De nouveaux types de micropuces seront également utiles. Les prévisions d'Applied Materials supposent que les charges de travail d'IA continueront de fonctionner sur le matériel existant dont l'efficacité s'améliorera progressivement au cours des prochaines années. Mais une foule de startups, ainsi que de grandes entreprises comme Intel et AMD, développent des semi-conducteurs qui exploitent des technologies comme la photonique pour alimenter des réseaux de neurones et d'autres outils d'IA en utilisant beaucoup moins d'énergie.
Koomey dit que les projections alarmistes ignorent également le fait que pour certains types de tâches d'IA, comme la reconnaissance de formes, les sorties approximatives des modèles sont suffisantes. Cela signifie que l'énergie n'a pas besoin d'être dépensée pour calculer les résultats à des centaines de décimales.

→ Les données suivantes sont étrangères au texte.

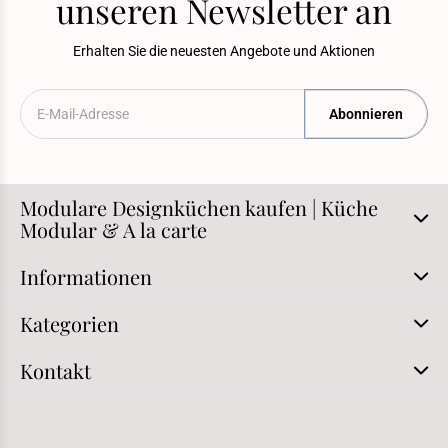
unseren Newsletter an
Erhalten Sie die neuesten Angebote und Aktionen
Abonnieren
Modulare Designküchen kaufen | Küche
Modular & A la carte
Informationen
Kategorien
Kontakt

Ironiquement, le plus gros contrôle sur la consommation d'énergie de l'IA pourrait en fait être l'IA elle-même. Google utilise déjà la technologie développée par DeepMind, une société acquise en 2014, pour refroidir plus efficacement ses centres de données. L'IA avait déjà aidé l'entreprise à réduire sa facture de refroidissement de 40 % en faisant des recommandations aux opérateurs humains ; maintenant, il gère efficacement les systèmes de refroidissement dans les centres par lui-même.
L'IA sera également utilisée pour optimiser d'autres aspects des opérations des centres de données. Et, comme la victoire de refroidissement de Google, cela profitera à toutes sortes de charges de travail. Cela ne signifie pas que les centres de données ne finiront pas par consommer beaucoup plus d'énergie en raison de la demande croissante de la magie de l'IA, mais c'est une autre raison pour laquelle il est si difficile de faire des prévisions ici.